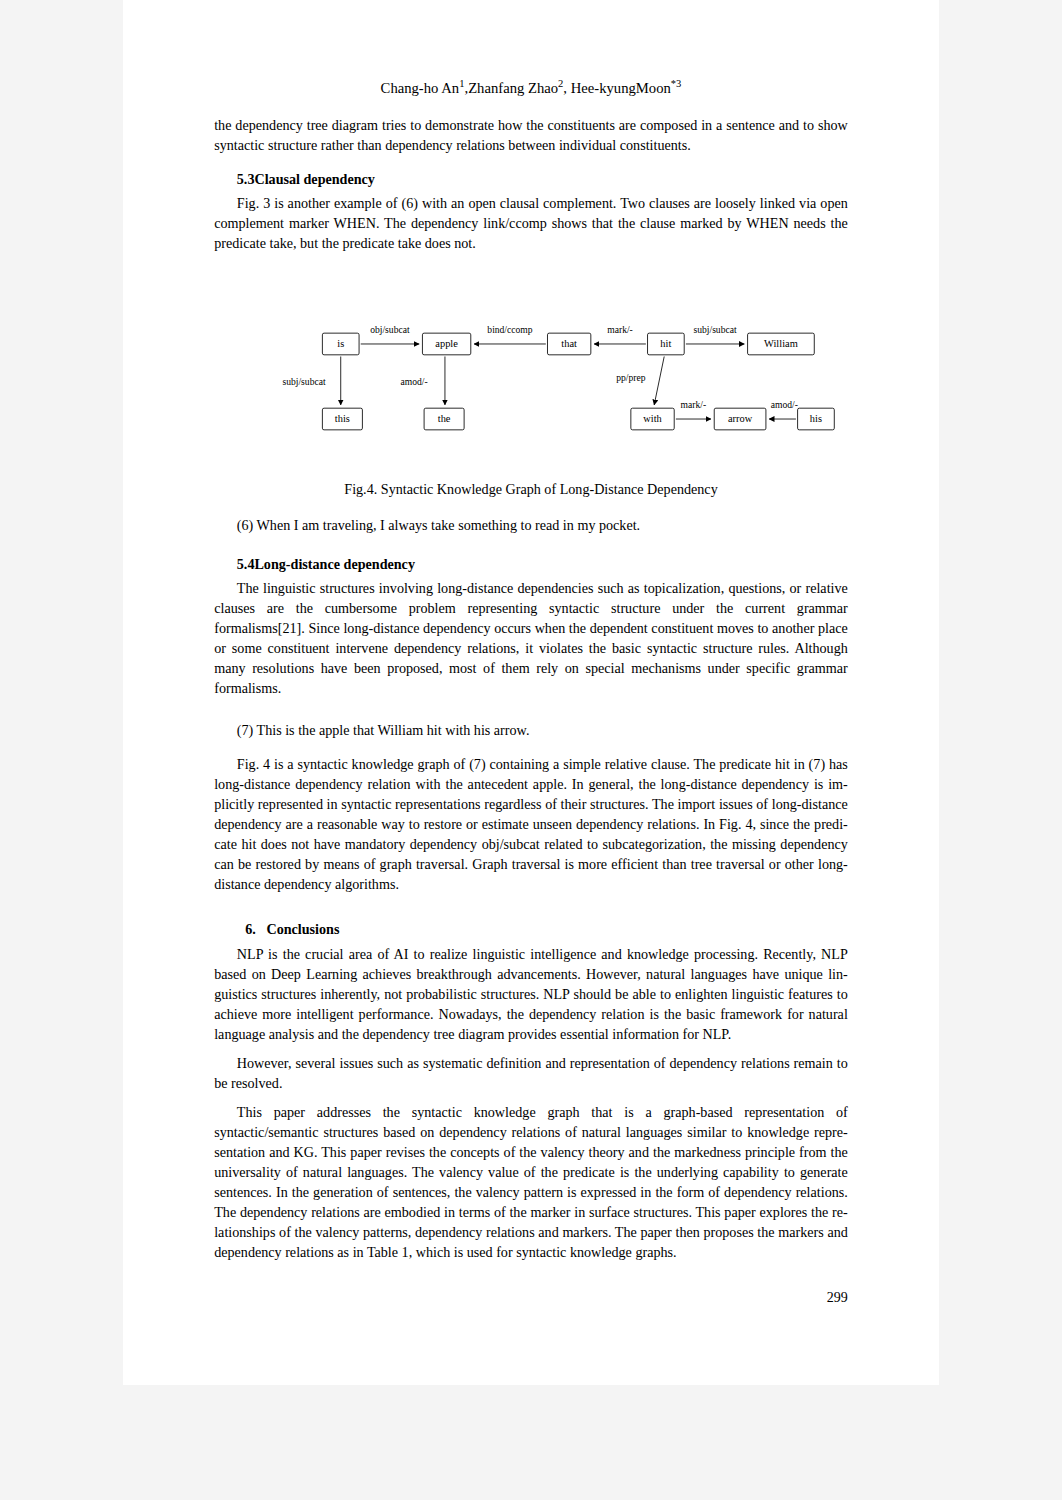Chang-ho An1,Zhanfang Zhao2, Hee-kyungMoon*3
the dependency tree diagram tries to demonstrate how the constituents are composed in a sentence and to show syntactic structure rather than dependency relations between individual constituents.
5.3Clausal dependency
Fig. 3 is another example of (6) with an open clausal complement. Two clauses are loosely linked via open complement marker WHEN. The dependency link/ccomp shows that the clause marked by WHEN needs the predicate take, but the predicate take does not.
is apple that hit William this the with arrow his obj/subcat bind/ccomp mark/- subj/subcat subj/subcat amod/- pp/prep mark/- amod/-
Fig.4. Syntactic Knowledge Graph of Long-Distance Dependency
(6) When I am traveling, I always take something to read in my pocket.
5.4Long-distance dependency
The linguistic structures involving long-distance dependencies such as topicalization, questions, or relative clauses are the cumbersome problem representing syntactic structure under the current grammar formalisms[21]. Since long-distance dependency occurs when the dependent constituent moves to another place or some constituent intervene dependency relations, it violates the basic syntactic structure rules. Although many resolutions have been proposed, most of them rely on special mechanisms under specific grammar formalisms.
(7) This is the apple that William hit with his arrow.
Fig. 4 is a syntactic knowledge graph of (7) containing a simple relative clause. The predicate hit in (7) has long-distance dependency relation with the antecedent apple. In general, the long-distance dependency is implicitly represented in syntactic representations regardless of their structures. The import issues of long-distance dependency are a reasonable way to restore or estimate unseen dependency relations. In Fig. 4, since the predicate hit does not have mandatory dependency obj/subcat related to subcategorization, the missing dependency can be restored by means of graph traversal. Graph traversal is more efficient than tree traversal or other long-distance dependency algorithms.
6. Conclusions
NLP is the crucial area of AI to realize linguistic intelligence and knowledge processing. Recently, NLP based on Deep Learning achieves breakthrough advancements. However, natural languages have unique linguistics structures inherently, not probabilistic structures. NLP should be able to enlighten linguistic features to achieve more intelligent performance. Nowadays, the dependency relation is the basic framework for natural language analysis and the dependency tree diagram provides essential information for NLP.
However, several issues such as systematic definition and representation of dependency relations remain to be resolved.
This paper addresses the syntactic knowledge graph that is a graph-based representation of syntactic/semantic structures based on dependency relations of natural languages similar to knowledge representation and KG. This paper revises the concepts of the valency theory and the markedness principle from the universality of natural languages. The valency value of the predicate is the underlying capability to generate sentences. In the generation of sentences, the valency pattern is expressed in the form of dependency relations. The dependency relations are embodied in terms of the marker in surface structures. This paper explores the relationships of the valency patterns, dependency relations and markers. The paper then proposes the markers and dependency relations as in Table 1, which is used for syntactic knowledge graphs.
299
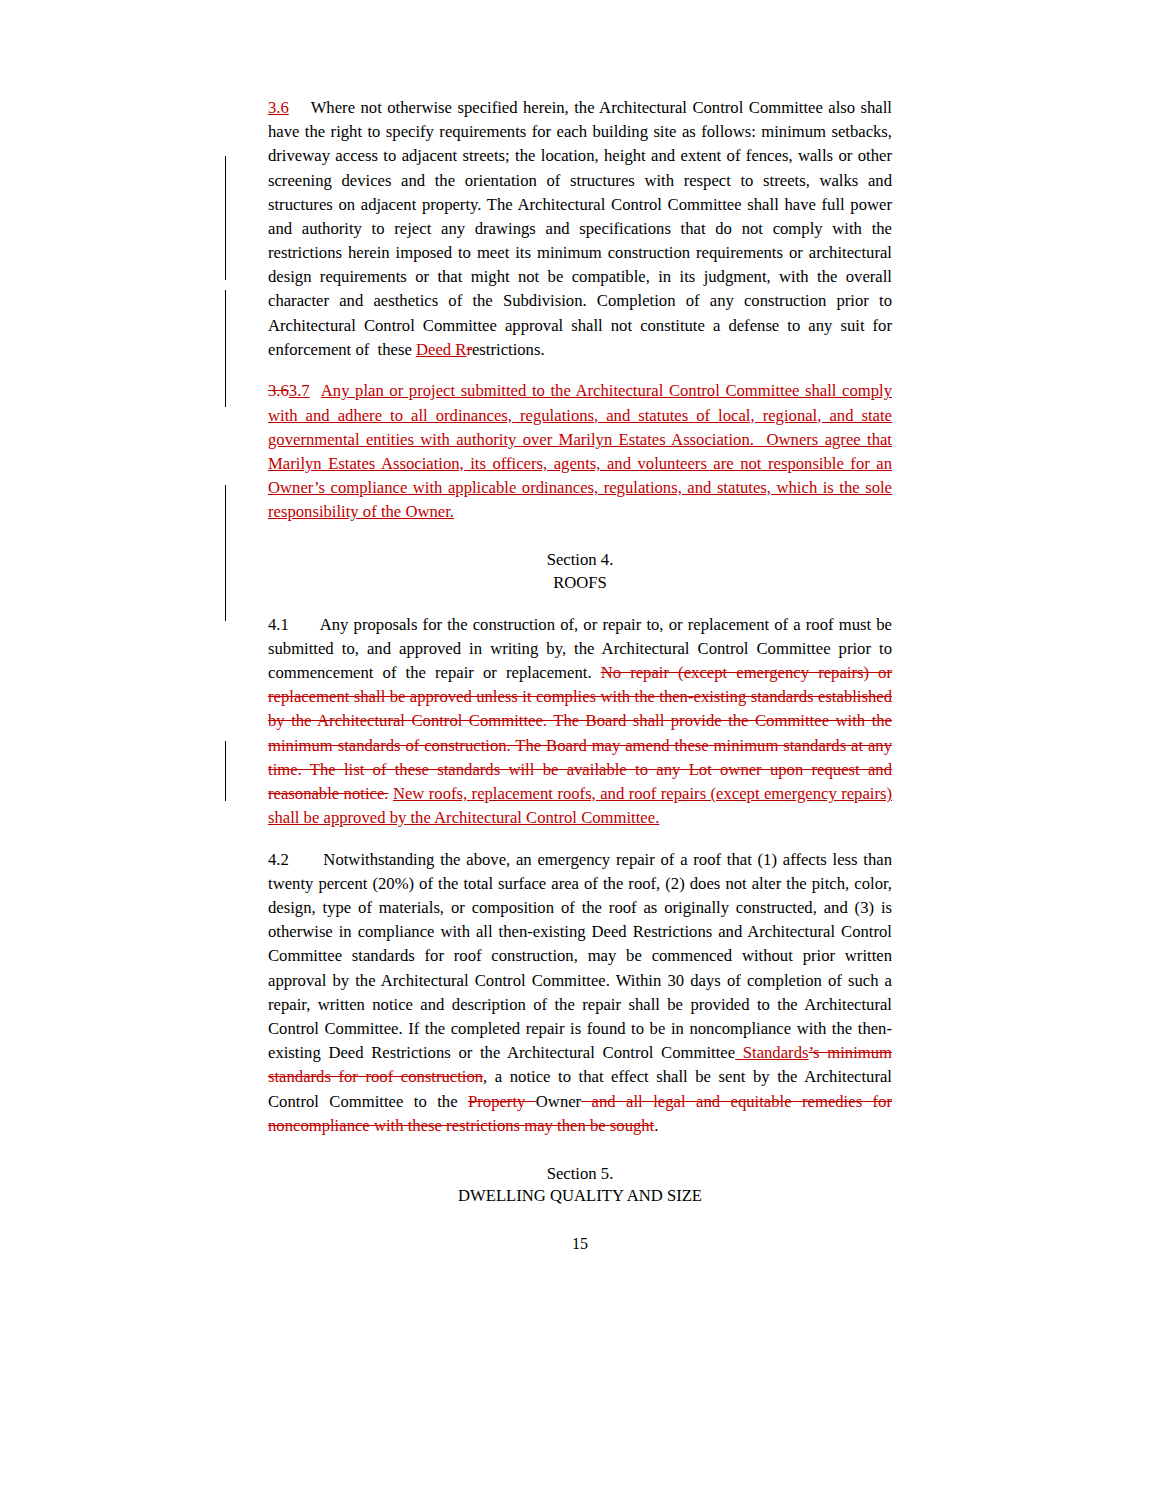3.6 Where not otherwise specified herein, the Architectural Control Committee also shall have the right to specify requirements for each building site as follows: minimum setbacks, driveway access to adjacent streets; the location, height and extent of fences, walls or other screening devices and the orientation of structures with respect to streets, walks and structures on adjacent property. The Architectural Control Committee shall have full power and authority to reject any drawings and specifications that do not comply with the restrictions herein imposed to meet its minimum construction requirements or architectural design requirements or that might not be compatible, in its judgment, with the overall character and aesthetics of the Subdivision. Completion of any construction prior to Architectural Control Committee approval shall not constitute a defense to any suit for enforcement of these Deed R restrictions.
3.63.7 Any plan or project submitted to the Architectural Control Committee shall comply with and adhere to all ordinances, regulations, and statutes of local, regional, and state governmental entities with authority over Marilyn Estates Association. Owners agree that Marilyn Estates Association, its officers, agents, and volunteers are not responsible for an Owner’s compliance with applicable ordinances, regulations, and statutes, which is the sole responsibility of the Owner.
Section 4. ROOFS
4.1 Any proposals for the construction of, or repair to, or replacement of a roof must be submitted to, and approved in writing by, the Architectural Control Committee prior to commencement of the repair or replacement. No repair (except emergency repairs) or replacement shall be approved unless it complies with the then-existing standards established by the Architectural Control Committee. The Board shall provide the Committee with the minimum standards of construction. The Board may amend these minimum standards at any time. The list of these standards will be available to any Lot owner upon request and reasonable notice. New roofs, replacement roofs, and roof repairs (except emergency repairs) shall be approved by the Architectural Control Committee.
4.2 Notwithstanding the above, an emergency repair of a roof that (1) affects less than twenty percent (20%) of the total surface area of the roof, (2) does not alter the pitch, color, design, type of materials, or composition of the roof as originally constructed, and (3) is otherwise in compliance with all then-existing Deed Restrictions and Architectural Control Committee standards for roof construction, may be commenced without prior written approval by the Architectural Control Committee. Within 30 days of completion of such a repair, written notice and description of the repair shall be provided to the Architectural Control Committee. If the completed repair is found to be in noncompliance with the then-existing Deed Restrictions or the Architectural Control Committee Standards’s minimum standards for roof construction, a notice to that effect shall be sent by the Architectural Control Committee to the Property Owner and all legal and equitable remedies for noncompliance with these restrictions may then be sought.
Section 5. DWELLING QUALITY AND SIZE
15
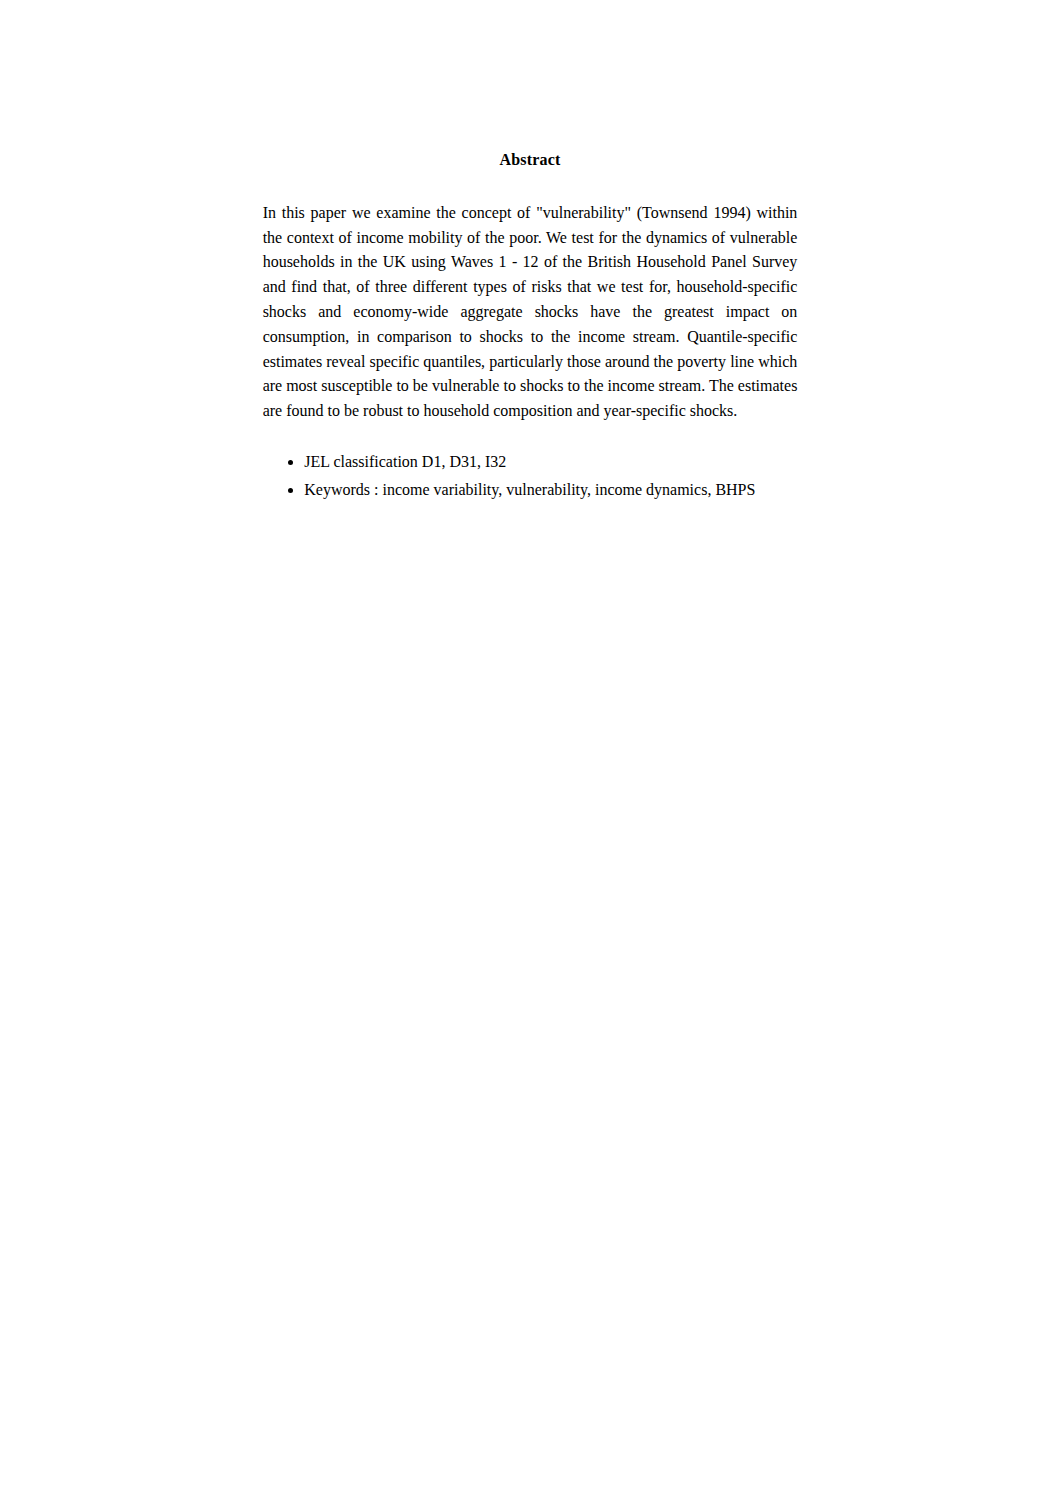Abstract
In this paper we examine the concept of "vulnerability" (Townsend 1994) within the context of income mobility of the poor. We test for the dynamics of vulnerable households in the UK using Waves 1 - 12 of the British Household Panel Survey and find that, of three different types of risks that we test for, household-specific shocks and economy-wide aggregate shocks have the greatest impact on consumption, in comparison to shocks to the income stream. Quantile-specific estimates reveal specific quantiles, particularly those around the poverty line which are most susceptible to be vulnerable to shocks to the income stream. The estimates are found to be robust to household composition and year-specific shocks.
JEL classification D1, D31, I32
Keywords : income variability, vulnerability, income dynamics, BHPS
:::
YOUR ASSIGNMENT: Reproduce exactly the lines above from the line with "5.4Long-distance dependency" to the line with "(7) This is", including both, and add nothing.

ANSWER SECTION:
5.4Long-distance dependency
The linguistic structures involving long-distance dependencies such as topicalization, questions, or relative clauses are the cumbersome problem representing syntactic structure under the current grammar formalisms[21]. Since long-distance dependency occurs when the dependent constituent moves to another place or some constituent intervene dependency relations, it violates the basic syntactic structure rules. Although many resolutions have been proposed, most of them rely on special mechanisms under specific grammar formalisms.
(7) This is the apple that William hit with his arrow.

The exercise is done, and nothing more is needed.